→ Exercise aim
Can you output the records below exactly as they are written?

━━━━━━━━

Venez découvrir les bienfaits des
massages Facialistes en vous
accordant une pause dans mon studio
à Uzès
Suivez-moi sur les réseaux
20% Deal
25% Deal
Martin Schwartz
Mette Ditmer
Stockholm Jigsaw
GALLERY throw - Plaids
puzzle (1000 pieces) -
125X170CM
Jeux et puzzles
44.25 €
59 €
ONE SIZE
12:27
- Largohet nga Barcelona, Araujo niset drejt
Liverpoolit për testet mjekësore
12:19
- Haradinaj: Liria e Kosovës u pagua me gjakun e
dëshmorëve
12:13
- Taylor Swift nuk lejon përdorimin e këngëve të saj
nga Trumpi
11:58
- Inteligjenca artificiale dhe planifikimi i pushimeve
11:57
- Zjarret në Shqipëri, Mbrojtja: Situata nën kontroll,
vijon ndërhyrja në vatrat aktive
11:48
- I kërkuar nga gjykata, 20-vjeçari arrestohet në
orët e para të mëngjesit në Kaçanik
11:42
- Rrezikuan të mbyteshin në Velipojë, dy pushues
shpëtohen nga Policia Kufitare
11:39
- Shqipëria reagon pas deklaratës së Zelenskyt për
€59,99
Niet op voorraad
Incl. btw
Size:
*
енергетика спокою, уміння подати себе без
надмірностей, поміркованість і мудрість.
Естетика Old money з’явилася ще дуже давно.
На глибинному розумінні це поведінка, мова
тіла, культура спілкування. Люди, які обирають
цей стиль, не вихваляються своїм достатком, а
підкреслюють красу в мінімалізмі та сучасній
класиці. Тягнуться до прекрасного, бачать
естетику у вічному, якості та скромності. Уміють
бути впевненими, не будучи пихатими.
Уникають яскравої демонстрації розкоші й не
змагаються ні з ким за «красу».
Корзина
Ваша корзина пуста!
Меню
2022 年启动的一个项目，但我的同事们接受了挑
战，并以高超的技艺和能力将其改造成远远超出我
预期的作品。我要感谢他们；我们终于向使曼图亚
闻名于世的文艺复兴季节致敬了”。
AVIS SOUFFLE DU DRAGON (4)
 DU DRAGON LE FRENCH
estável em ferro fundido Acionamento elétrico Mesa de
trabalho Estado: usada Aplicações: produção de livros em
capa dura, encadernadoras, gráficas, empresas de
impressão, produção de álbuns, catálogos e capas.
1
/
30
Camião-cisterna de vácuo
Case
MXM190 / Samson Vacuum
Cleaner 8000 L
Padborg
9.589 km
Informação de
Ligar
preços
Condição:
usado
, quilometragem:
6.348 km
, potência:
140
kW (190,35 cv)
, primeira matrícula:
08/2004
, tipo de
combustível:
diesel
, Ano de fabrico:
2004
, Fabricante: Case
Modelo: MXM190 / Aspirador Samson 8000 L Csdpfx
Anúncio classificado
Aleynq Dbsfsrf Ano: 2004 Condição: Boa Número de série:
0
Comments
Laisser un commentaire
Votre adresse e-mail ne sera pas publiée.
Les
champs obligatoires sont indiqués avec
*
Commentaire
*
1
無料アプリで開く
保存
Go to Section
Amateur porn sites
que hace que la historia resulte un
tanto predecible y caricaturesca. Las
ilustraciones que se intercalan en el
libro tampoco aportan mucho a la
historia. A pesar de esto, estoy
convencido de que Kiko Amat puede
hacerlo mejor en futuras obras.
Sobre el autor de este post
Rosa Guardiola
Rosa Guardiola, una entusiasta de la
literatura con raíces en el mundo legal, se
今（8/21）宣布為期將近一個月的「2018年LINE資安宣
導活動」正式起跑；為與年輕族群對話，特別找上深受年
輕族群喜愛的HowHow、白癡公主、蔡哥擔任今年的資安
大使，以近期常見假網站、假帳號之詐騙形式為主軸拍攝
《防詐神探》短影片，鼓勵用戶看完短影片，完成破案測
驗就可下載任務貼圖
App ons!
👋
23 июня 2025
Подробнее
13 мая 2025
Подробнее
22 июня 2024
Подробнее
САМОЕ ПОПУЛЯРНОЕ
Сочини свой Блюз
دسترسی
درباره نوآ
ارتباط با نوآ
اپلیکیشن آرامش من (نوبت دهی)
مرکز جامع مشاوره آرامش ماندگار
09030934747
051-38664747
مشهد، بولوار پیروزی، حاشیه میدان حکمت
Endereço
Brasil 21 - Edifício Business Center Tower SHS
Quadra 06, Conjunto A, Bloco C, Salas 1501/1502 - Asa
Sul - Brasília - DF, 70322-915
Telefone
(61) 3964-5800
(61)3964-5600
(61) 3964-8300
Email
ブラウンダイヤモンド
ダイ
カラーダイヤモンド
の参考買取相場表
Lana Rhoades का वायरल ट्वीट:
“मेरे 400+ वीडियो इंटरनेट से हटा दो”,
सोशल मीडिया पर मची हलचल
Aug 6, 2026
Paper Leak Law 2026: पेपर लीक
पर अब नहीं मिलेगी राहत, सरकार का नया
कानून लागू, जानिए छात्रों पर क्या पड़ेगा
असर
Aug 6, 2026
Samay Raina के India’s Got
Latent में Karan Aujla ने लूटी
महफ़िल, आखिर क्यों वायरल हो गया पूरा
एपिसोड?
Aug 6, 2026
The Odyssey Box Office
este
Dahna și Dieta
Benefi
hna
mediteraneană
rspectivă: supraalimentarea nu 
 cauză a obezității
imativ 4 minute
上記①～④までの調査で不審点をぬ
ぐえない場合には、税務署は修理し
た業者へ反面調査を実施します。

━━━━━━━━

→ Finished exercise
Venez découvrir les bienfaits des
massages Facialistes en vous
accordant une pause dans mon studio
à Uzès
Suivez-moi sur les réseaux
20% Deal
25% Deal
Martin Schwartz
Mette Ditmer
Stockholm Jigsaw
GALLERY throw - Plaids
puzzle (1000 pieces) -
125X170CM
Jeux et puzzles
44.25 €
59 €
ONE SIZE
12:27
- Largohet nga Barcelona, Araujo niset drejt
Liverpoolit për testet mjekësore
12:19
- Haradinaj: Liria e Kosovës u pagua me gjakun e
dëshmorëve
12:13
- Taylor Swift nuk lejon përdorimin e këngëve të saj
nga Trumpi
11:58
- Inteligjenca artificiale dhe planifikimi i pushimeve
11:57
- Zjarret në Shqipëri, Mbrojtja: Situata nën kontroll,
vijon ndërhyrja në vatrat aktive
11:48
- I kërkuar nga gjykata, 20-vjeçari arrestohet në
orët e para të mëngjesit në Kaçanik
11:42
- Rrezikuan të mbyteshin në Velipojë, dy pushues
shpëtohen nga Policia Kufitare
11:39
- Shqipëria reagon pas deklaratës së Zelenskyt për
€59,99
Niet op voorraad
Incl. btw
Size:
*
енергетика спокою, уміння подати себе без
надмірностей, поміркованість і мудрість.
Естетика Old money з’явилася ще дуже давно.
На глибинному розумінні це поведінка, мова
тіла, культура спілкування. Люди, які обирають
цей стиль, не вихваляються своїм достатком, а
підкреслюють красу в мінімалізмі та сучасній
класиці. Тягнуться до прекрасного, бачать
естетику у вічному, якості та скромності. Уміють
бути впевненими, не будучи пихатими.
Уникають яскравої демонстрації розкоші й не
змагаються ні з ким за «красу».
Корзина
Ваша корзина пуста!
Меню
2022 年启动的一个项目，但我的同事们接受了挑
战，并以高超的技艺和能力将其改造成远远超出我
预期的作品。我要感谢他们；我们终于向使曼图亚
闻名于世的文艺复兴季节致敬了”。
AVIS SOUFFLE DU DRAGON (4)
 DU DRAGON LE FRENCH
estável em ferro fundido Acionamento elétrico Mesa de
trabalho Estado: usada Aplicações: produção de livros em
capa dura, encadernadoras, gráficas, empresas de
impressão, produção de álbuns, catálogos e capas.
1
/
30
Camião-cisterna de vácuo
Case
MXM190 / Samson Vacuum
Cleaner 8000 L
Padborg
9.589 km
Informação de
Ligar
preços
Condição:
usado
, quilometragem:
6.348 km
, potência:
140
kW (190,35 cv)
, primeira matrícula:
08/2004
, tipo de
combustível:
diesel
, Ano de fabrico:
2004
, Fabricante: Case
Modelo: MXM190 / Aspirador Samson 8000 L Csdpfx
Anúncio classificado
Aleynq Dbsfsrf Ano: 2004 Condição: Boa Número de série:
0
Comments
Laisser un commentaire
Votre adresse e-mail ne sera pas publiée.
Les
champs obligatoires sont indiqués avec
*
Commentaire
*
1
無料アプリで開く
保存
Go to Section
Amateur porn sites
que hace que la historia resulte un
tanto predecible y caricaturesca. Las
ilustraciones que se intercalan en el
libro tampoco aportan mucho a la
historia. A pesar de esto, estoy
convencido de que Kiko Amat puede
hacerlo mejor en futuras obras.
Sobre el autor de este post
Rosa Guardiola
Rosa Guardiola, una entusiasta de la
literatura con raíces en el mundo legal, se
今（8/21）宣布為期將近一個月的「2018年LINE資安宣
導活動」正式起跑；為與年輕族群對話，特別找上深受年
輕族群喜愛的HowHow、白癡公主、蔡哥擔任今年的資安
大使，以近期常見假網站、假帳號之詐騙形式為主軸拍攝
《防詐神探》短影片，鼓勵用戶看完短影片，完成破案測
驗就可下載任務貼圖
App ons!
👋
23 июня 2025
Подробнее
13 мая 2025
Подробнее
22 июня 2024
Подробнее
САМОЕ ПОПУЛЯРНОЕ
Сочини свой Блюз
دسترسی
درباره نوآ
ارتباط با نوآ
اپلیکیشن آرامش من (نوبت دهی)
مرکز جامع مشاوره آرامش ماندگار
09030934747
051-38664747
مشهد، بولوار پیروزی، حاشیه میدان حکمت
Endereço
Brasil 21 - Edifício Business Center Tower SHS
Quadra 06, Conjunto A, Bloco C, Salas 1501/1502 - Asa
Sul - Brasília - DF, 70322-915
Telefone
(61) 3964-5800
(61)3964-5600
(61) 3964-8300
Email
ブラウンダイヤモンド
ダイ
カラーダイヤモンド
の参考買取相場表
Lana Rhoades का वायरल ट्वीट:
“मेरे 400+ वीडियो इंटरनेट से हटा दो”,
सोशल मीडिया पर मची हलचल
Aug 6, 2026
Paper Leak Law 2026: पेपर लीक
पर अब नहीं मिलेगी राहत, सरकार का नया
कानून लागू, जानिए छात्रों पर क्या पड़ेगा
असर
Aug 6, 2026
Samay Raina के India’s Got
Latent में Karan Aujla ने लूटी
महफ़िल, आखिर क्यों वायरल हो गया पूरा
एपिसोड?
Aug 6, 2026
The Odyssey Box Office
este
Dahna și Dieta
Benefi
hna
mediteraneană
rspectivă: supraalimentarea nu 
 cauză a obezității
imativ 4 minute
上記①～④までの調査で不審点をぬ
ぐえない場合には、税務署は修理し
た業者へ反面調査を実施します。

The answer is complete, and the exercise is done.